• **Problem to work on**
Please filter the data below and copy out every line that contains the word "pose".

• **Data segment**
◆ ◆ ◆
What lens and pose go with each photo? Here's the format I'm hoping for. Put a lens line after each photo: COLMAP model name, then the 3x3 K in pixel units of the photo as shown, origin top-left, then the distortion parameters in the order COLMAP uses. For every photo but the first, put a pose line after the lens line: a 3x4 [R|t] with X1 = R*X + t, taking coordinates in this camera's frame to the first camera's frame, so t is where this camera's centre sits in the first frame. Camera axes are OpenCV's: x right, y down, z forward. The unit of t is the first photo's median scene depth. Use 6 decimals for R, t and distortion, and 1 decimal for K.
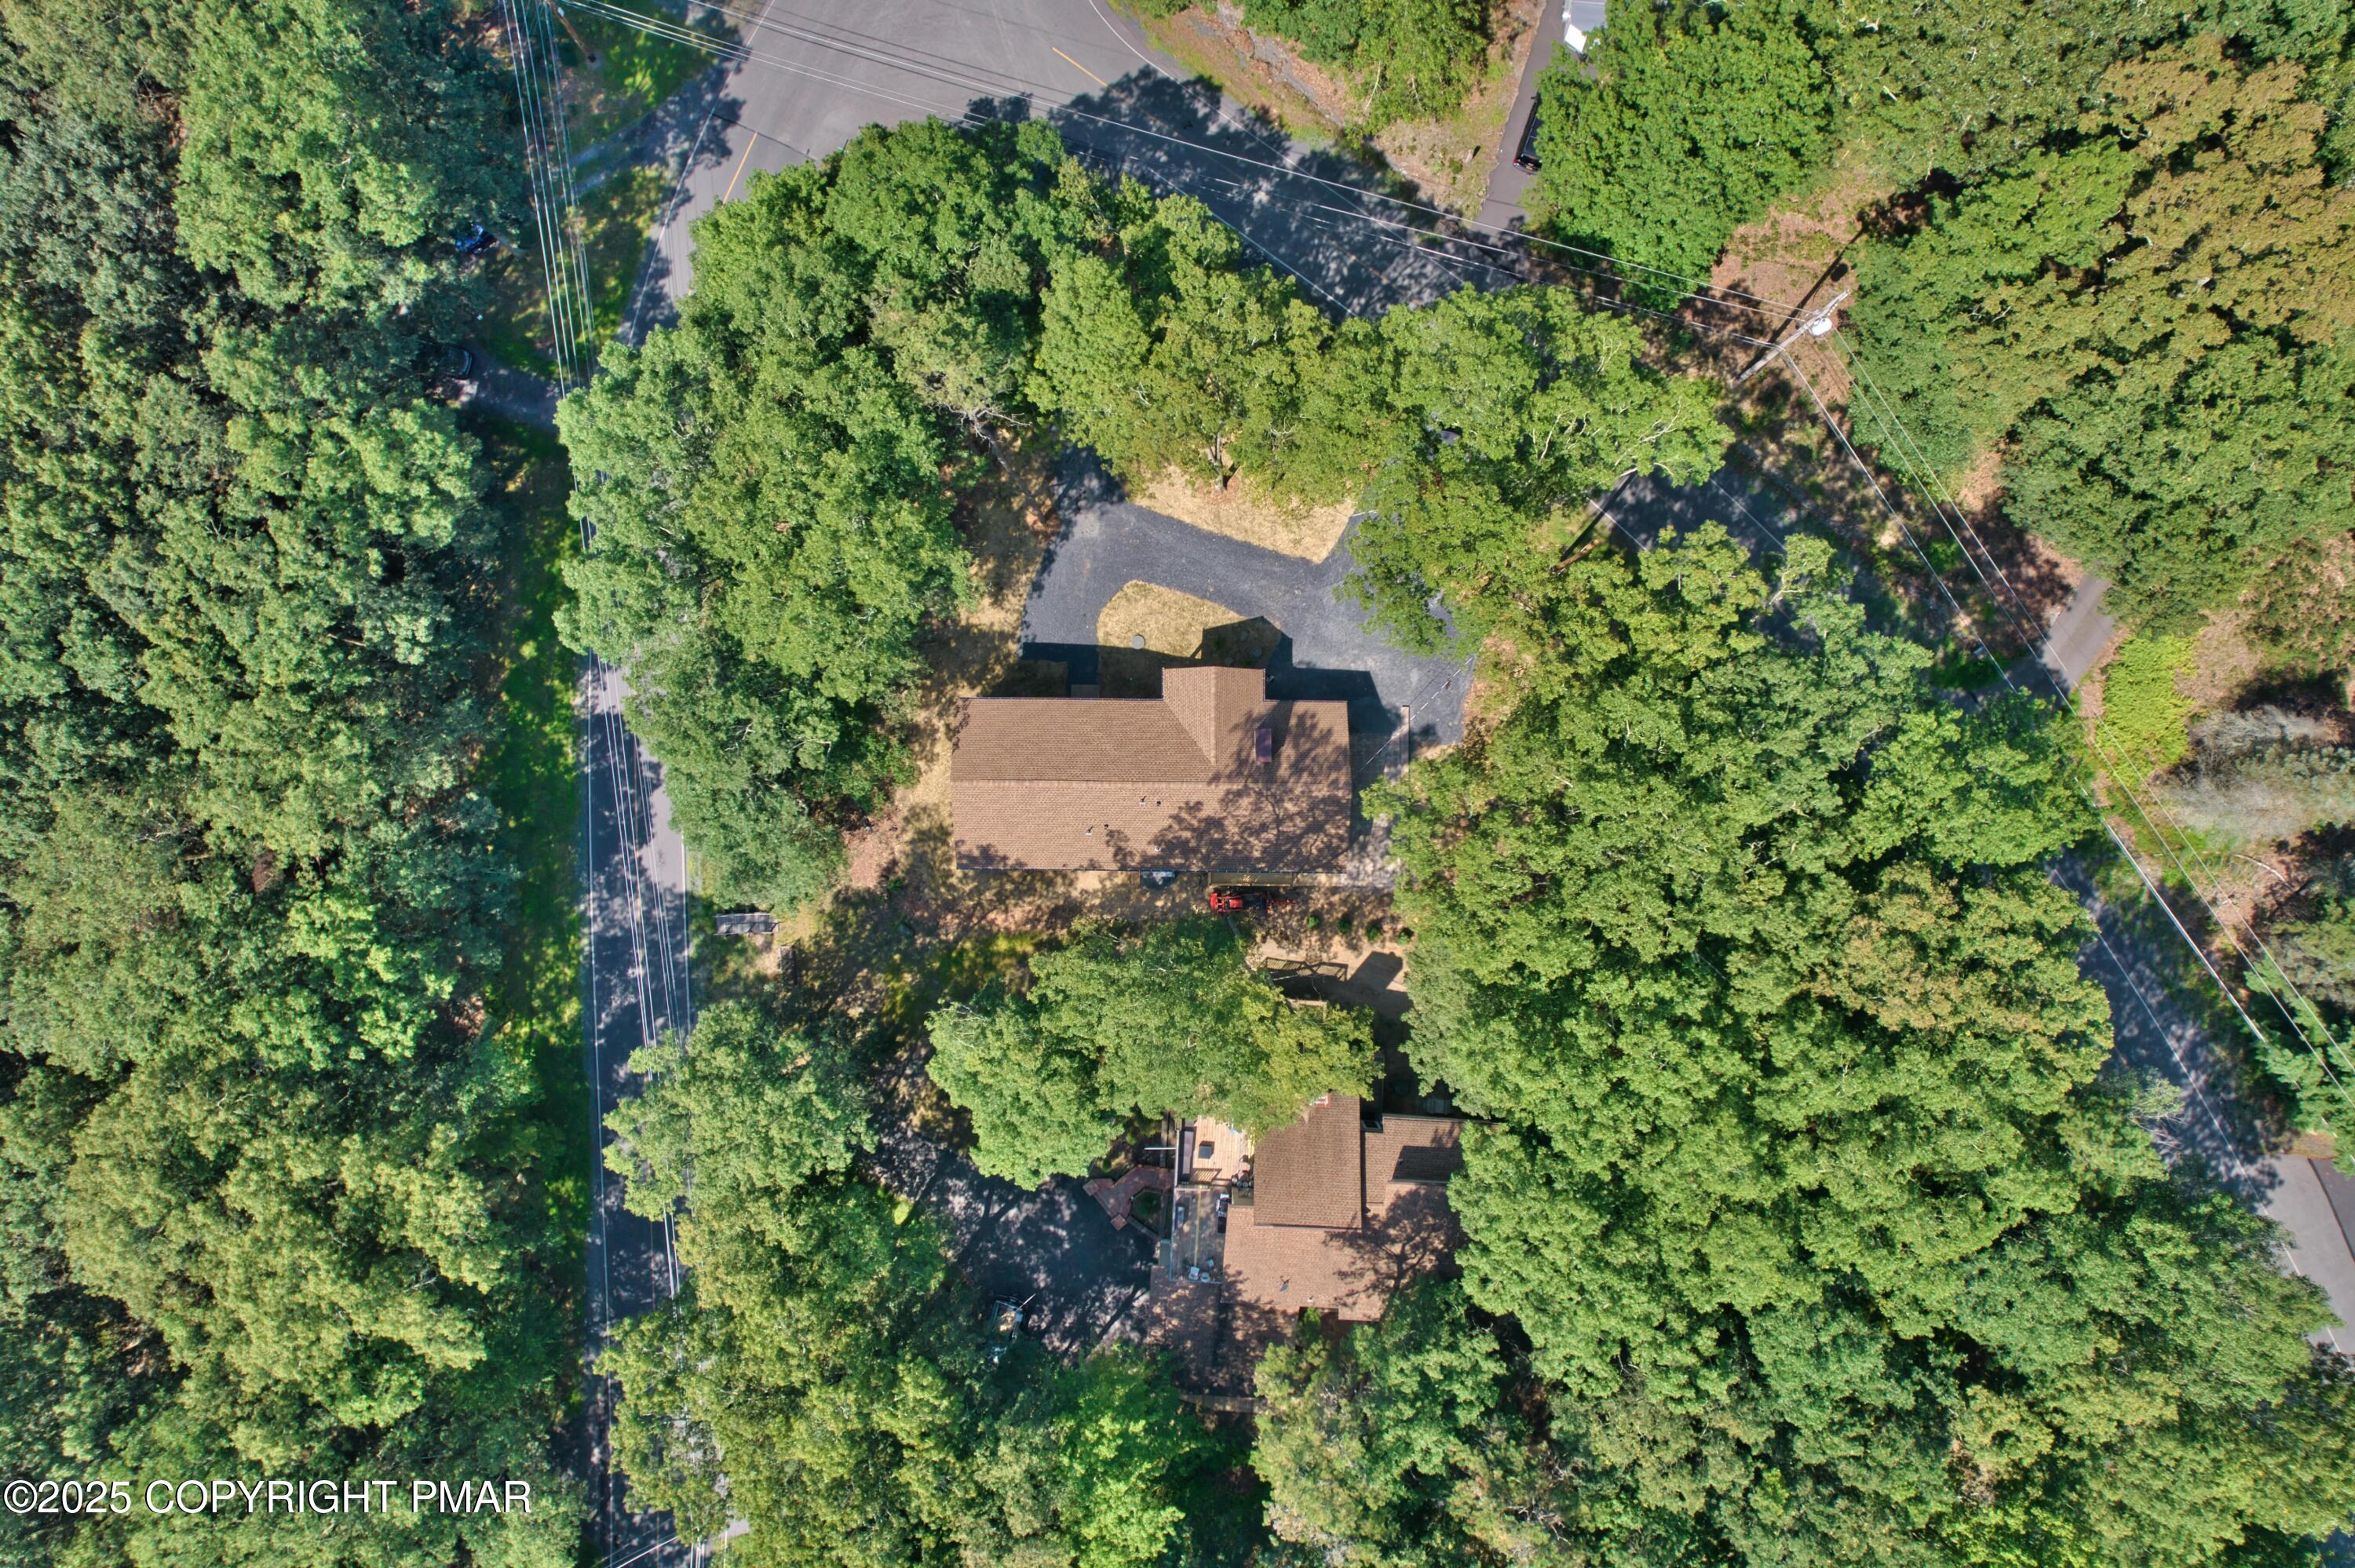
lens RADIAL K [[1517.5, 0, 1185.9], [0, 1517.5, 814.5], [0, 0, 1]] dist [-0.089387, 0.080953]
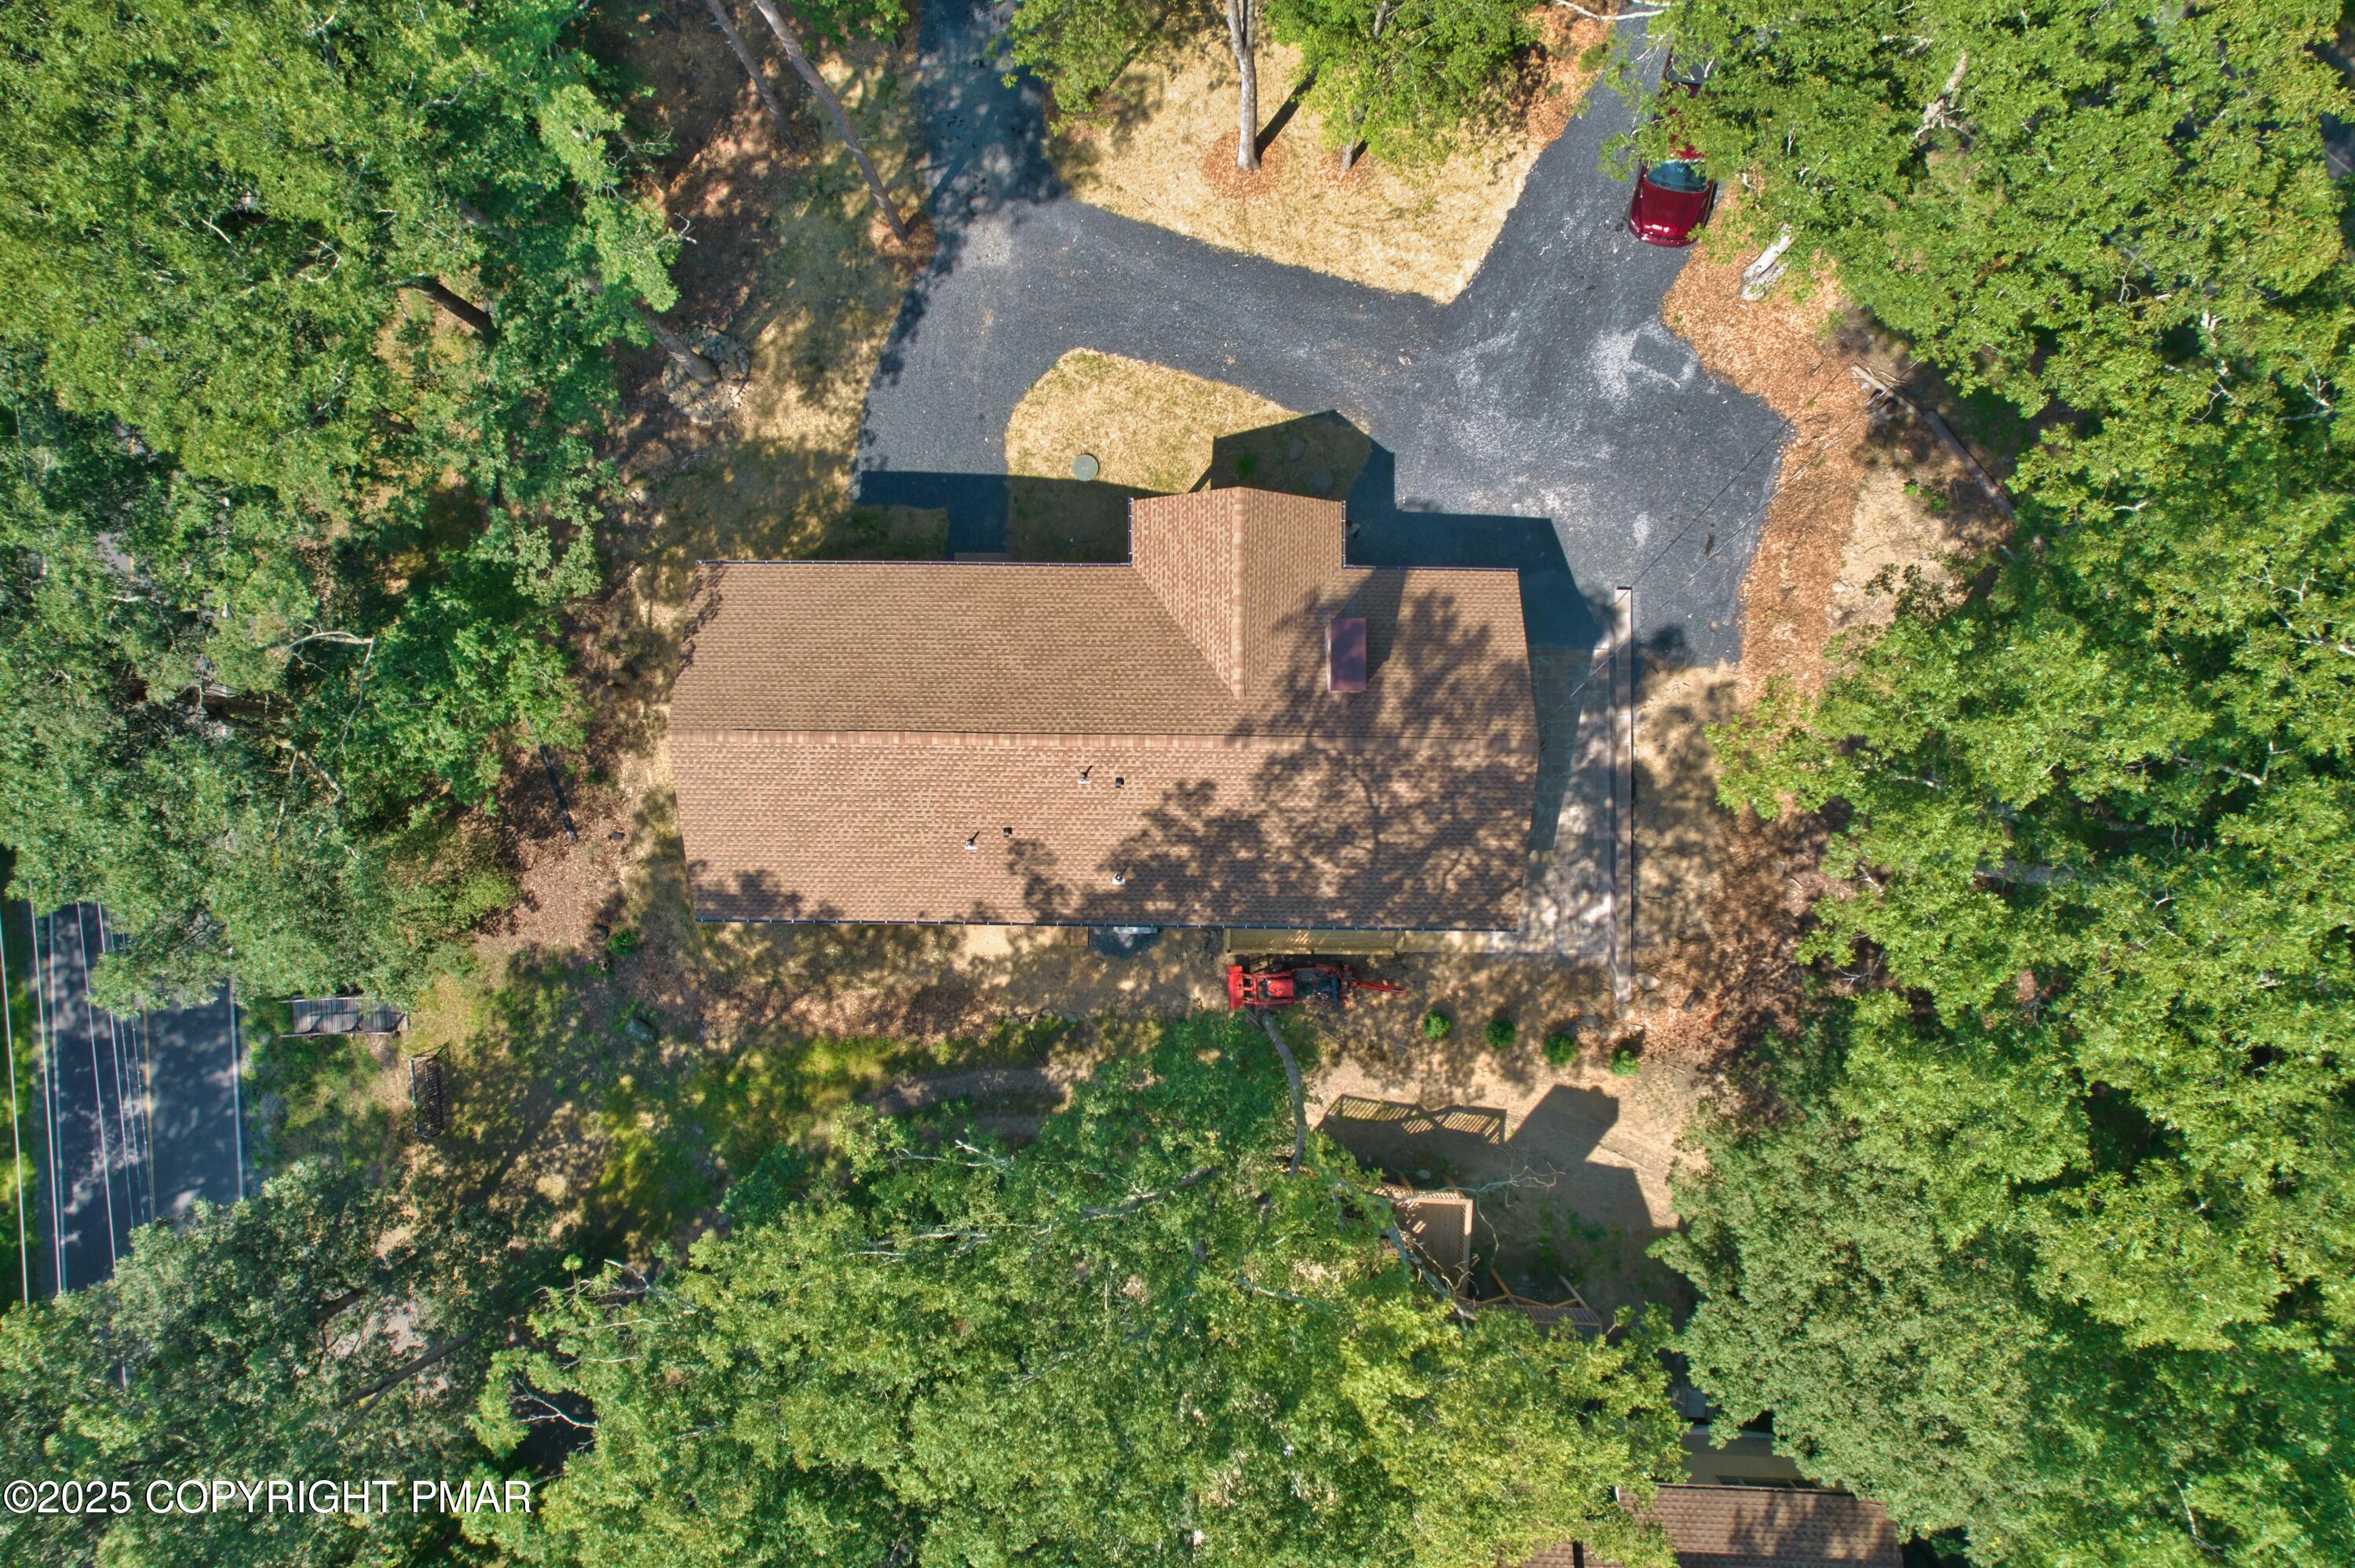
lens RADIAL K [[1517.5, 0, 1185.9], [0, 1517.5, 814.5], [0, 0, 1]] dist [-0.089387, 0.080953]
pose [[0.999999, 0.001239, -0.000283, 0.002248], [-0.001240, 0.999999, -0.000550, 0.002344], [0.000283, 0.000550, 1.000000, 0.504204]]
◆ ◆ ◆
• **Output below**
What lens and pose go with each photo? Here's the format I'm hoping for. Put a lens line after each photo: COLMAP model name, then the 3x3 K in pixel units of the photo as shown, origin top-left, then the distortion parameters in the order COLMAP uses. For every photo but the first, put a pose line after the lens line: a 3x4 [R|t] with X1 = R*X + t, taking coordinates in this camera's frame to the first camera's frame, so t is where this camera's centre sits in the first frame. Camera axes are OpenCV's: x right, y down, z forward. The unit of t is the first photo's median scene depth. Use 6 decimals for R, t and distortion, and 1 decimal for K.
pose [[0.999999, 0.001239, -0.000283, 0.002248], [-0.001240, 0.999999, -0.000550, 0.002344], [0.000283, 0.000550, 1.000000, 0.504204]]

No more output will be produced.